Posted on: Wednesday, September 8, 2004

Corinthian Colleges shares get poor grades

By Dana Calvo
Los Angeles Times

With a successful business as a personal chef, Elizabeth Simek was living the dream of every weekend gourmet.

Her Busy B's Personal Chef Service in Peoria, Ariz., was pulling in more than $50,000 a year. But Simek worried that it wouldn't last. So the entrepreneur set out to earn a bachelor's degree in business management through an online program from Florida Metropolitan University, one of dozens of trade and technical colleges run by Santa Ana, Calif.-based Corinthian Colleges Inc.

Nearly two years into the process, she made a distressing discovery: None of her credits would transfer to any college in Arizona. And she wasn't the only disgruntled student. Simek joined one of three lawsuits against FMU alleging that the school lied about accreditation.

"All my hard work is going nowhere," she said. "It's very frustrating."

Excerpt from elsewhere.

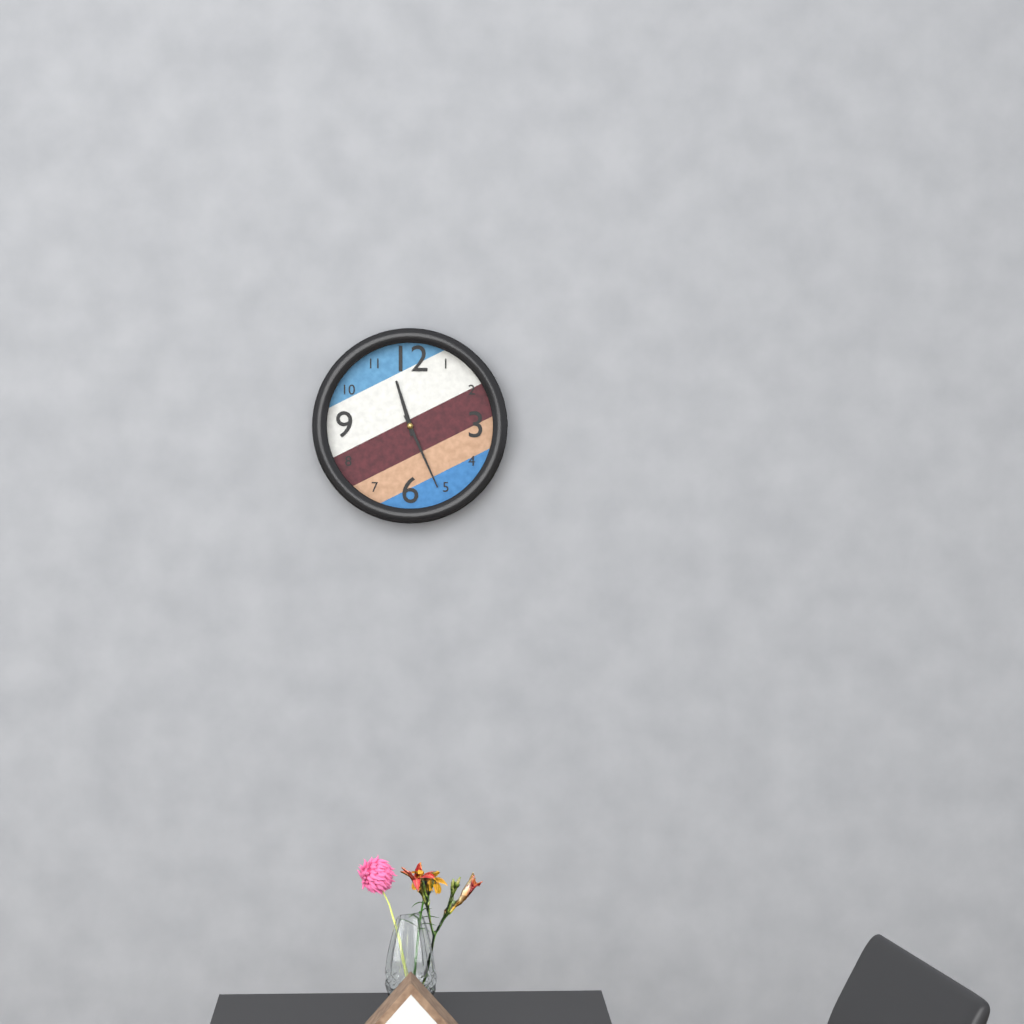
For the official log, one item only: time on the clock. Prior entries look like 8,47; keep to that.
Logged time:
11,26
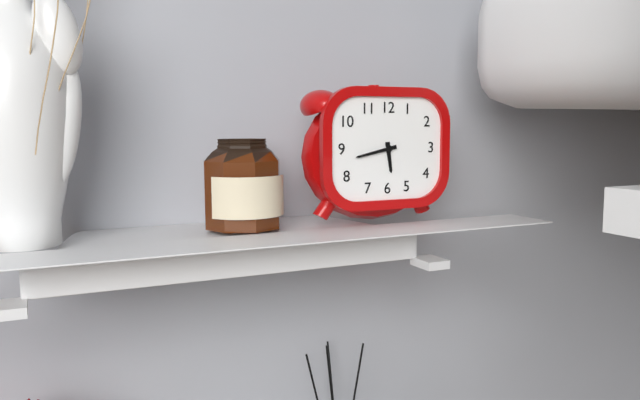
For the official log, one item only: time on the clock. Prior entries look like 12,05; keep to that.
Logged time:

A long stretch of bad employment news has helped for-profit education companies like Corinthian, with enrollments industrywide surging 30 percent to 60 percent in the last three years.

But Corinthian has gotten poor grades from Wall Street because of lawsuits like those in Arizona, earnings disappointments and investigations by state and federal officials into the company's business practices.

Corinthian stock has fallen more than 50 percent from its peak of $36.19 reached in April.

David G. Moore, Corinthian's chairman and chief executive, acknowledged the difficulties but said the company had just completed a fiscal year of "unparalleled growth."

"It's a rite of passage," Moore said. "We're large enough that we're attracting attention."

Business Week magazine in June ranked Corinthian No. 7 on its 2004 Hot Growth list of America's fastest-growing small companies. The rankings were based on the companies' three-year results in sales, earnings growth and return on capital, according to the magazine.

As for the student lawsuits, Moore said FMU was working to improve the transferability of credits to other educational institutions. In any event, he said, students are warned when they enroll that FMU has no control over whether another school will accept its credits.

In California, the attorney general's office is investigating Corinthian as part of a broad examination of the industry.

At the federal level, the Department of Education found violations of student loan application rules at a Bryman College campus in San Jose, Calif., owned by Corinthian, the company said in June.

The California probe sparked several lawsuits accusing the company of misleading investors. Corinthian has said the suits are without merit.